(Items listed in a dataset)
————
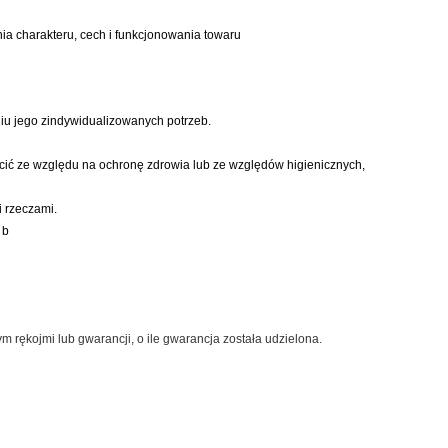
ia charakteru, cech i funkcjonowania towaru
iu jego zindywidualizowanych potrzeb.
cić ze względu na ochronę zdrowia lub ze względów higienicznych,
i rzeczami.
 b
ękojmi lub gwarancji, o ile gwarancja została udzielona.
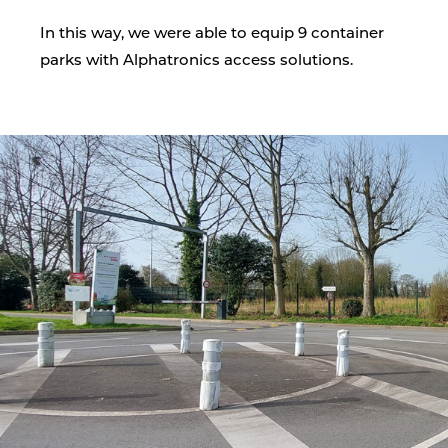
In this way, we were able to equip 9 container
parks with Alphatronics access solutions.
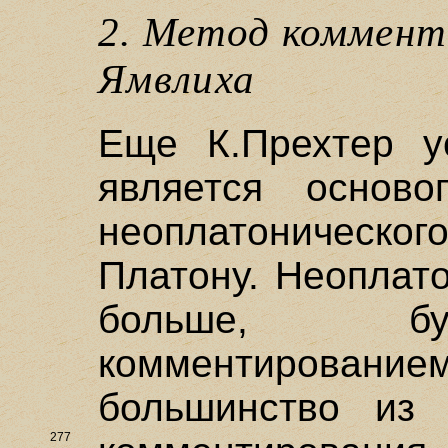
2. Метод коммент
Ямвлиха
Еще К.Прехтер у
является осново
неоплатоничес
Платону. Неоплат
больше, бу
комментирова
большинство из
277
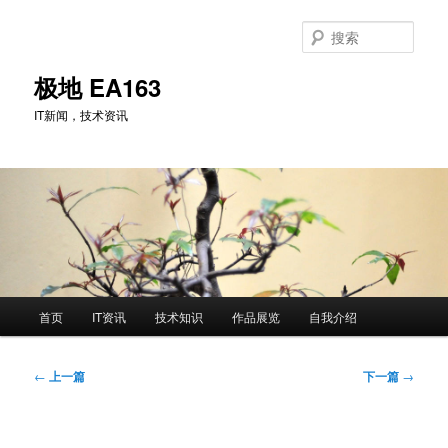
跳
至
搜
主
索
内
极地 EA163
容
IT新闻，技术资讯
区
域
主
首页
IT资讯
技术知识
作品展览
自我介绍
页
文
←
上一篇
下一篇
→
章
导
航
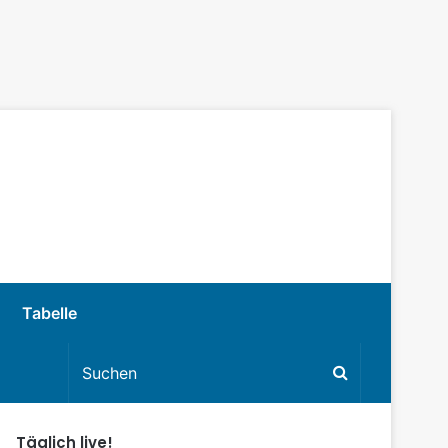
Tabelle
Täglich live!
————
Action item: The reply should hold only the lines from the first line of the records above through the line containing "Платону. Неоплат", copied exactly and without pictures.

Response:
ia charakteru, cech i funkcjonowania towaru
iu jego zindywidualizowanych potrzeb.
cić ze względu na ochronę zdrowia lub ze względów higienicznych,
i rzeczami.
 b
ękojmi lub gwarancji, o ile gwarancja została udzielona.
In this way, we were able to equip 9 container
parks with Alphatronics access solutions.
2. Метод коммент
Ямвлиха
Еще К.Прехтер у
является осново
неоплатоничес
Платону. Неоплат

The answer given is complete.